Thomas who has led 14 mission trips to Mexico in the last 11 years, said he has to balance the concerns of parents along with ministering to the poor.
"We need to respect the fears some parents have," Thomas said. "We just have to wait and see."
Organizations coordinating the mission work are reporting a large number of e-mails and calls from people concerned about swine flu, but have yet to receive any cancellations.
"People are definitely nervous and concerned, but so far we're going forward with all our plans," said Janette Roth of the El Paso, TX,-based Casas por Cristo. The ministry will arrange for 60 groups of people to build houses in Juarez and Acuna, Mexico this summer.
Roth said the swine flu threat is minor compared to fears about violence between warring drug factions. The ministry is reeling from the impact, Roth said.
"That has really hurt us," she said. "We've seen a huge decrease in the number of people coming to build homes out of fear of violence. We built 405 homes in 2007. This summer we'll only build 85, and it has nothing to do with swine flu."
Eric Hanson, Missions Pastor at the 5,000-member Christ Community Church in St. Charles, said he feels confident a planned trip to Aldama, Mexico scheduled for late June will happen. But he will cancel if conditions warrant. A group of 15 people is hoping to construct houses.
"We're watching and listening," Hanson said. "It's so much of a balancing act. We don't want to be fearful and we don't want to be reckless either."
The level of fear being expressed is unwarranted, said Casas' Roth. She said there has not been one reported case of swine flu in Juarez, Acuna or El Paso, TX for that matter.
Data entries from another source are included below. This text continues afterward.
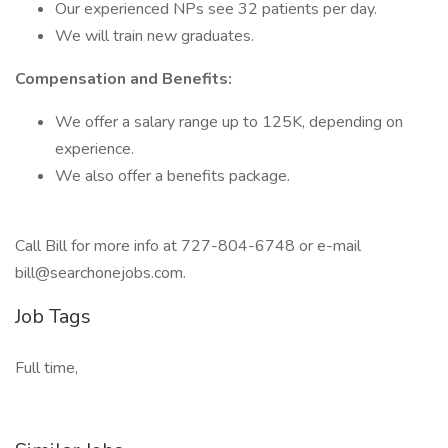
Our experienced NPs see 32 patients per day.
We will train new graduates.
Compensation and Benefits:
We offer a salary range up to 125K, depending on
experience.
We also offer a benefits package.
Call Bill for more info at 727-804-6748 or e-mail
bill@searchonejobs.com.
Job Tags
Full time,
"This is not the Ebola virus," Roth said. "It's the flu and it's treatable. There is no reason for the hysteria."
In some ways, making the decision is a matter of faith.
Eddie Passmore, director of the Tijuana, Mexico-based Mexico Caravan Ministries, said his ministry was just starting to recover from the losses suffered from people canceling from the fear of violence when the swine flu scare happened.
"We've sent e-mails to all the people scheduled to come down," Passmore said. "We're telling them hold tight and pray. We just have to wait and see and trust God."